JAPANESE ENTERPRISE FACES THE 21ST CENTURY

D. Eleanor Westney

M.I.T. Sloan School of Management

(Forthcoming, Firm Futures edited by Paul DiMaggio, Princeton University Press)

If this chapter had been written in 1990, the temptation to portray the Japanese industrial enterprise as the firm of the 21st century would have been overwhelming. Management consultants, the popular press, and even a number of organizational sociologists looked at the Japanese manufacturing firm and saw the lean, flat, flexible, high-commitment, networked firm of the future. Japan’s distinctive model had been further legitimated by its successful weathering of a series of external shocks (the two oil crises of the 1970s, the dramatic increase in the value of the yen in the mid-1980s, growing import restrictions in its major markets) that many critics of “Japanese-style management”, domestic as well as foreign, had confidently asserted would shake the system to its foundations. Instead, it seemed to emerge stronger from each crisis. The discomfiture of the critics was reinforced by the fact that Japanese auto firms -- exemplars of Japanese-style management -- were convincingly demonstrating throughout the 1980s that key elements of the Japanese production system could be transferred to plants in North America and Europe. By the late 1980s, there was a note of triumphalism in much of the writing of Japanese management experts, many of whom believed that the Japanese business system had emerged as the prototype for the next stage in advanced industrial societies. Indeed, in the entire postwar period, Japan provided the only model of the business enterprise to offer a sustained challenge to the normative power of U.S. models of the firm.

But in the early 1990s, Japan’s economy plunged into a recession that persisted for the rest of the decade and shows signs of continuing well into the next century. Just as the sustained Japanese economic growth of the 1980s had validated its distinctive business system, so the apparently intractable Japanese recession of the 1990s (a time when the U.S. economy was rebounding vigorously) eroded the legitimacy of the Japanese enterprise as the primary challenger to American shareholder capitalism. But another factor was the widespread perception that many of the most effective elements of its management systems had already been adopted and adapted by leading U.S. firms, in the re-structuring of American industrial enterprise in the late 1980s and 1990s. In other words, the model of the Japanese enterprise had already set its mark on the emerging model of the 21st century, less in its own right than through the influence it had already exerted on firms in the United States.

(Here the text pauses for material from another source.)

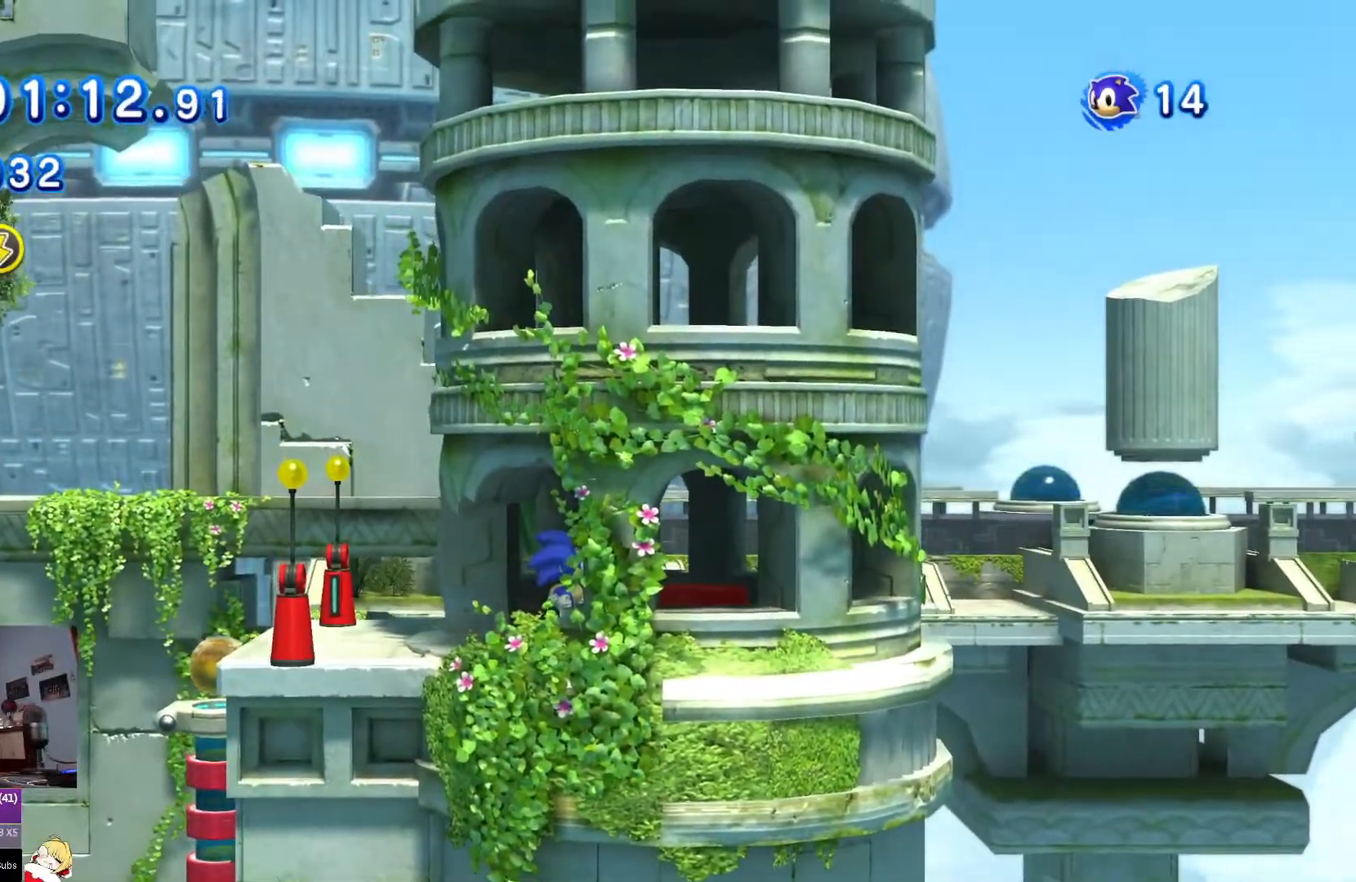
{"buttons": [], "left_stick": "center", "right_stick": "center", "events": []}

The Japanese enterprise model fell out of favor as abruptly in Japan in the 1990s as it did in the U.S. In Japanese book stores, the volumes extolling the triumphs of leading Japanese companies gave way by the mid-1990s to books on U.S. modes of re-engineering, restructuring, and entrepreneurship, and on the crises faced by various Japanese companies (e.g. Matsuura, 1994; Sakaguchi, 1994). The belief at the beginning of the decade that Japanese companies were already the firms of the 21st century quickly shifted to a widespread conviction that they were not even up to coping with the challenges of the 1990s, let alone the future. Ironically, the most powerful model for Japanese enterprises today is the resurgent American firm, as Japan’s managers are being urged by consultants, the business press, and many academics (particularly economists) to seize on some of the features of U.S. business most strongly attacked by the advocates of Japanese-style management in the 1980s: a focus on profits, returns on investment, and shareholder interests; increasing differentiation of rewards across employees, with stock options for managers; and aggressive shedding of workers, middle managers, and even entire lines of business.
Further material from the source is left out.